Les enfants végétariens se développent non seulement mieux intellectuellement et physiquement, mais ils sont aussi beaucoup moins sujets au stress..

Beaucoup de mes connaissances sont végétariennes depuis la naissance, et ni eux-mêmes ni leurs enfants n'ont jamais eu de problèmes d'hémoglobine, car ils donnent régulièrement à leurs enfants du sarrasin et des lentilles, dans lesquels il y a beaucoup plus de fer digeste que de viande. Après tout, tout le sous-continent indien élève d'excellents enfants avec un régime laitier et végétal seul depuis des millénaires d'excellente santé et grâce. Les végétariens donnent toujours naissance à des enfants très sains et forts. Les médecins notent constamment leur bon et rapide développement. La viande n'a jamais été nécessaire pour les enfants ou les adultes, contrairement au lait de vache.

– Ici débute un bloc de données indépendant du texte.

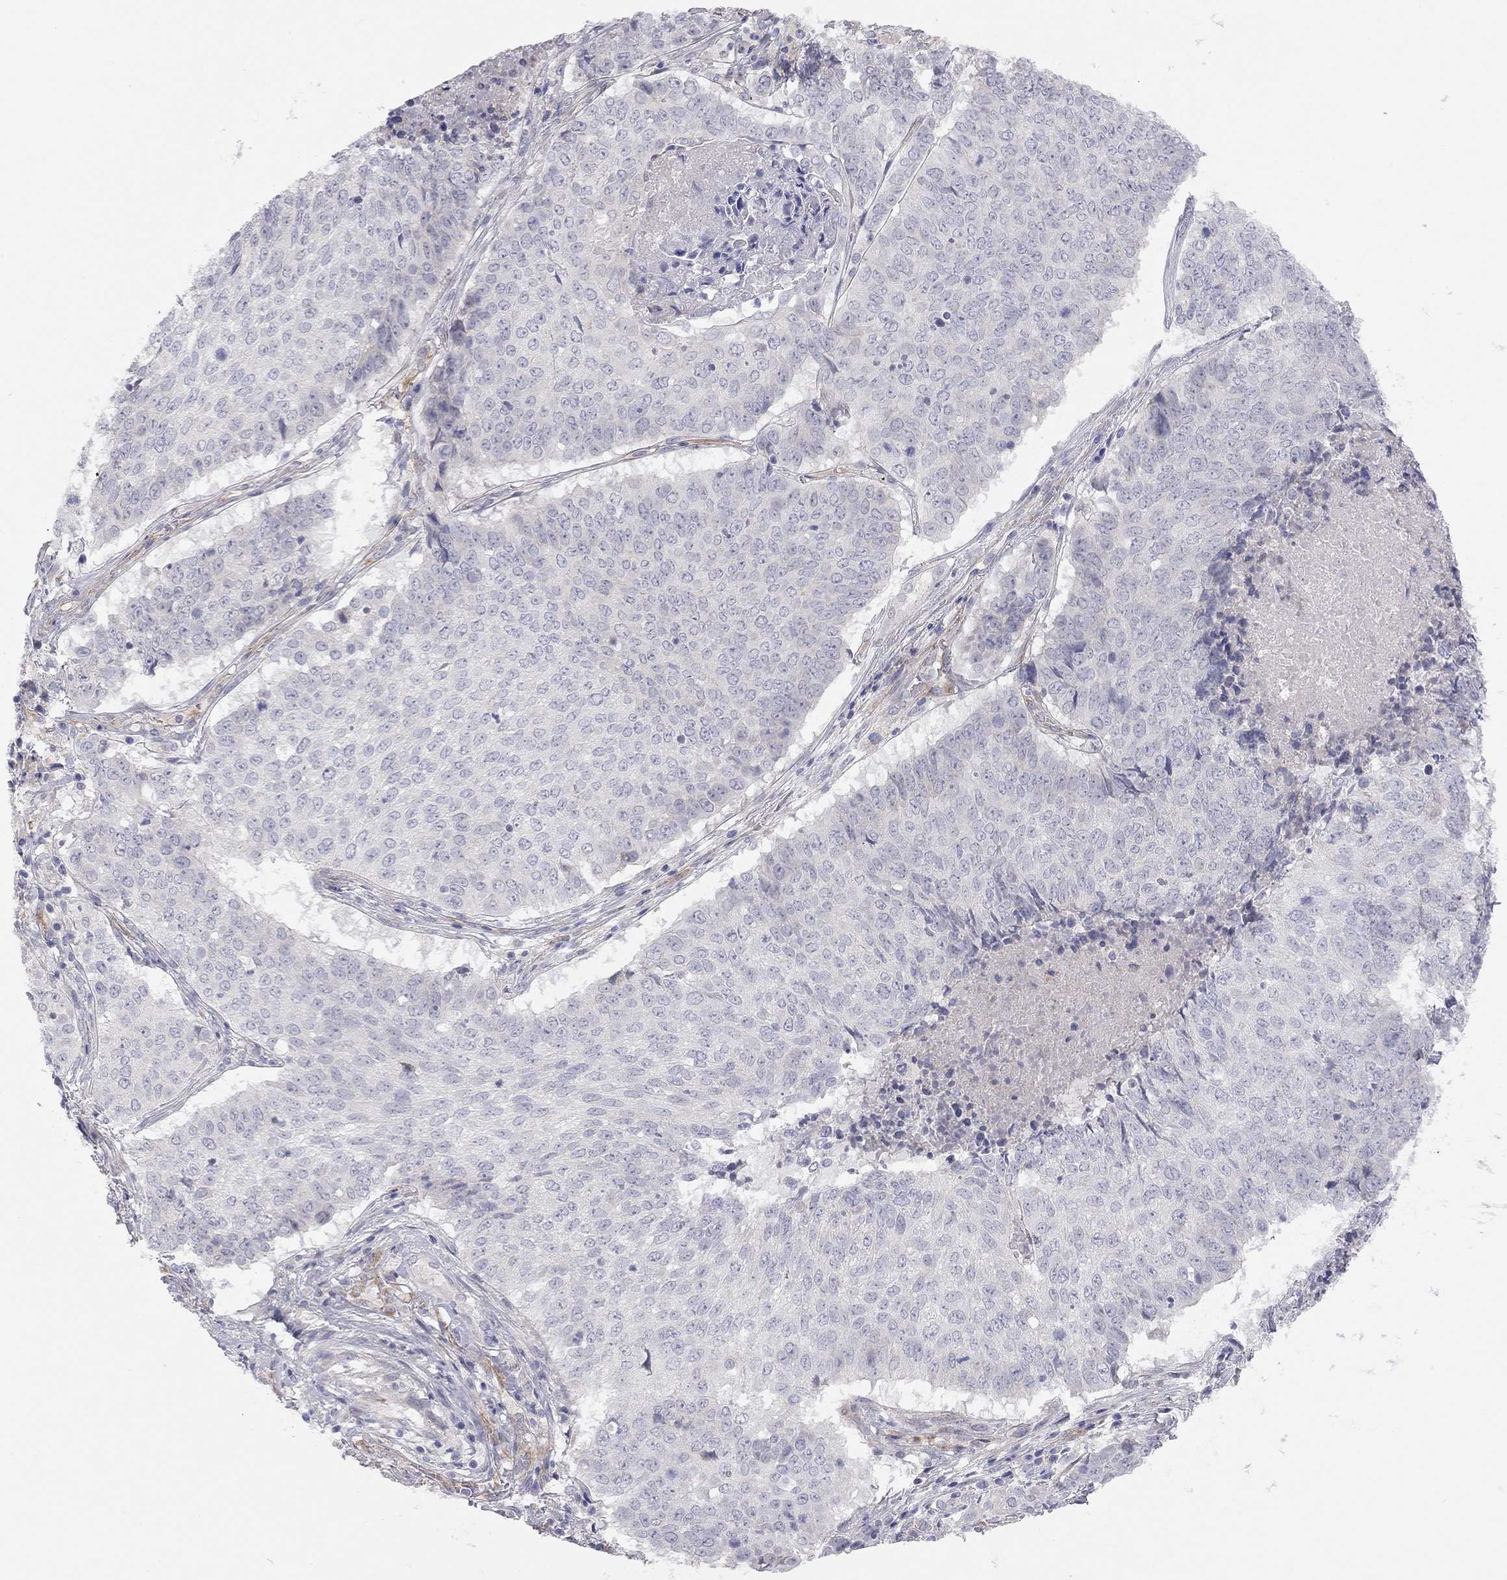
{"staining": {"intensity": "negative", "quantity": "none", "location": "none"}, "tissue": "lung cancer", "cell_type": "Tumor cells", "image_type": "cancer", "snomed": [{"axis": "morphology", "description": "Squamous cell carcinoma, NOS"}, {"axis": "topography", "description": "Lung"}], "caption": "Tumor cells show no significant staining in squamous cell carcinoma (lung).", "gene": "GPRC5B", "patient": {"sex": "male", "age": 64}}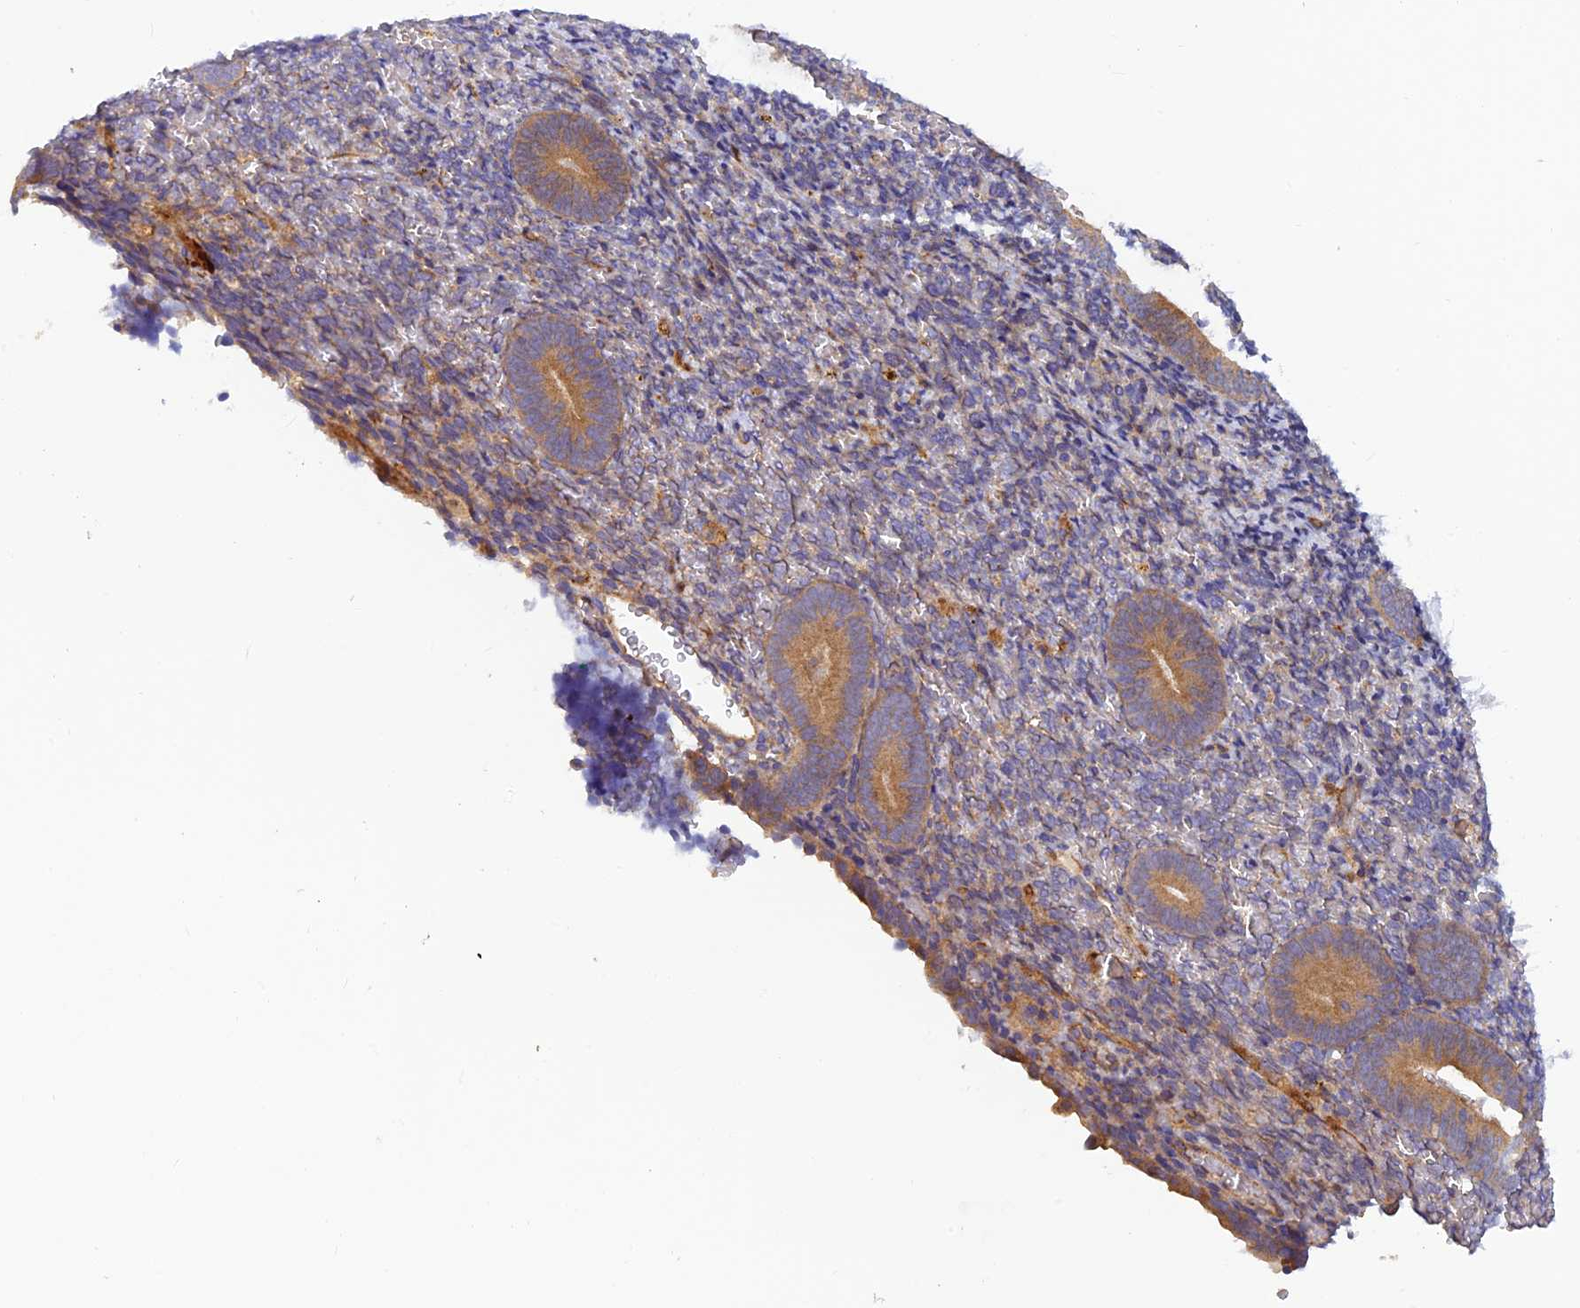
{"staining": {"intensity": "weak", "quantity": "<25%", "location": "cytoplasmic/membranous"}, "tissue": "endometrium", "cell_type": "Cells in endometrial stroma", "image_type": "normal", "snomed": [{"axis": "morphology", "description": "Normal tissue, NOS"}, {"axis": "topography", "description": "Endometrium"}], "caption": "There is no significant positivity in cells in endometrial stroma of endometrium. (DAB (3,3'-diaminobenzidine) immunohistochemistry (IHC) visualized using brightfield microscopy, high magnification).", "gene": "ADAMTS15", "patient": {"sex": "female", "age": 51}}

La transition vers une alimentation végétarienne saine élimine la propension à boire de l'alcool. Même le moine séraphin de Sarov a soutenu que la viande est le début d'une chaîne pécheresse: viande-alcool-fornication. Vous ne verrez jamais un ivrogne - un végétarien, car dans la nature, ils n'existent tout simplement pas. Les gens commandent des boissons alcoolisées dans les restaurants uniquement pour la viande, personne ne penserait jamais à boire de la bouillie de semoule, un sandwich au fromage ou une salade de fruits avec du vin..

Comme on dit, buvez, enfants, lait - vous serez en bonne santé!

Meilleurs voeux!

Une fois que vous avez lu jusqu'au bout, une alimentation saine est l'une de vos principales priorités. Je peux vous féliciter pour le bon chemin vers la santé et la longévité. Eh bien, si vous n'avez pas surveillé de près la nutrition correcte, le premier indicateur sera la santé de vos dents et ici la dentisterie Kiev vous aidera, puis bien manger et il n'y aura pas de problèmes.